==== MATERIAL FOR THIS EXERCISE

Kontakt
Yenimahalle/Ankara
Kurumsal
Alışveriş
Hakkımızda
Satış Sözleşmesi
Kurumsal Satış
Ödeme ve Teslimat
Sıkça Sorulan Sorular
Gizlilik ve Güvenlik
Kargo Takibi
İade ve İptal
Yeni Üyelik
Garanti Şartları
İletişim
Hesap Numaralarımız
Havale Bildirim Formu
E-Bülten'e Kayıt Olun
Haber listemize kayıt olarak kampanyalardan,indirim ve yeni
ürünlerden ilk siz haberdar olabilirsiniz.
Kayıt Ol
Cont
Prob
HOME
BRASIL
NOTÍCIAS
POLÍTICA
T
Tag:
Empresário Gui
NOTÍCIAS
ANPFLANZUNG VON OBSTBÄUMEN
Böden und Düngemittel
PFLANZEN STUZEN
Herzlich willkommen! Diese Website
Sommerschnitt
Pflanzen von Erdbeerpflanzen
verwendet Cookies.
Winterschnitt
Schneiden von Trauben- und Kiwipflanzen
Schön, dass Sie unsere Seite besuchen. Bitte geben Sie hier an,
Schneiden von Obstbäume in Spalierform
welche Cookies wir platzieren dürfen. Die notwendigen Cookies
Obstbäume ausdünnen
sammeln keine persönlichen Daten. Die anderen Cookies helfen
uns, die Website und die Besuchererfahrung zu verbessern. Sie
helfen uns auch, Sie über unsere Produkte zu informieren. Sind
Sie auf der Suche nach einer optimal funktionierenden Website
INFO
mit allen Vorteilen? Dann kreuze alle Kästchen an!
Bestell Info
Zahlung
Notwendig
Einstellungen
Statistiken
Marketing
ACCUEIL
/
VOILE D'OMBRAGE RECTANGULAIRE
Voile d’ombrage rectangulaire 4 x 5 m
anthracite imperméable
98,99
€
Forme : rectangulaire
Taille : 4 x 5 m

========

*WHAT YOU NEED TO DO*
Every entry must be output again exactly as it was given.

*ANSWER TO THE PROBLEM*
Kontakt
Yenimahalle/Ankara
Kurumsal
Alışveriş
Hakkımızda
Satış Sözleşmesi
Kurumsal Satış
Ödeme ve Teslimat
Sıkça Sorulan Sorular
Gizlilik ve Güvenlik
Kargo Takibi
İade ve İptal
Yeni Üyelik
Garanti Şartları
İletişim
Hesap Numaralarımız
Havale Bildirim Formu
E-Bülten'e Kayıt Olun
Haber listemize kayıt olarak kampanyalardan,indirim ve yeni
ürünlerden ilk siz haberdar olabilirsiniz.
Kayıt Ol
Cont
Prob
HOME
BRASIL
NOTÍCIAS
POLÍTICA
T
Tag:
Empresário Gui
NOTÍCIAS
ANPFLANZUNG VON OBSTBÄUMEN
Böden und Düngemittel
PFLANZEN STUZEN
Herzlich willkommen! Diese Website
Sommerschnitt
Pflanzen von Erdbeerpflanzen
verwendet Cookies.
Winterschnitt
Schneiden von Trauben- und Kiwipflanzen
Schön, dass Sie unsere Seite besuchen. Bitte geben Sie hier an,
Schneiden von Obstbäume in Spalierform
welche Cookies wir platzieren dürfen. Die notwendigen Cookies
Obstbäume ausdünnen
sammeln keine persönlichen Daten. Die anderen Cookies helfen
uns, die Website und die Besuchererfahrung zu verbessern. Sie
helfen uns auch, Sie über unsere Produkte zu informieren. Sind
Sie auf der Suche nach einer optimal funktionierenden Website
INFO
mit allen Vorteilen? Dann kreuze alle Kästchen an!
Bestell Info
Zahlung
Notwendig
Einstellungen
Statistiken
Marketing
ACCUEIL
/
VOILE D'OMBRAGE RECTANGULAIRE
Voile d’ombrage rectangulaire 4 x 5 m
anthracite imperméable
98,99
€
Forme : rectangulaire
Taille : 4 x 5 m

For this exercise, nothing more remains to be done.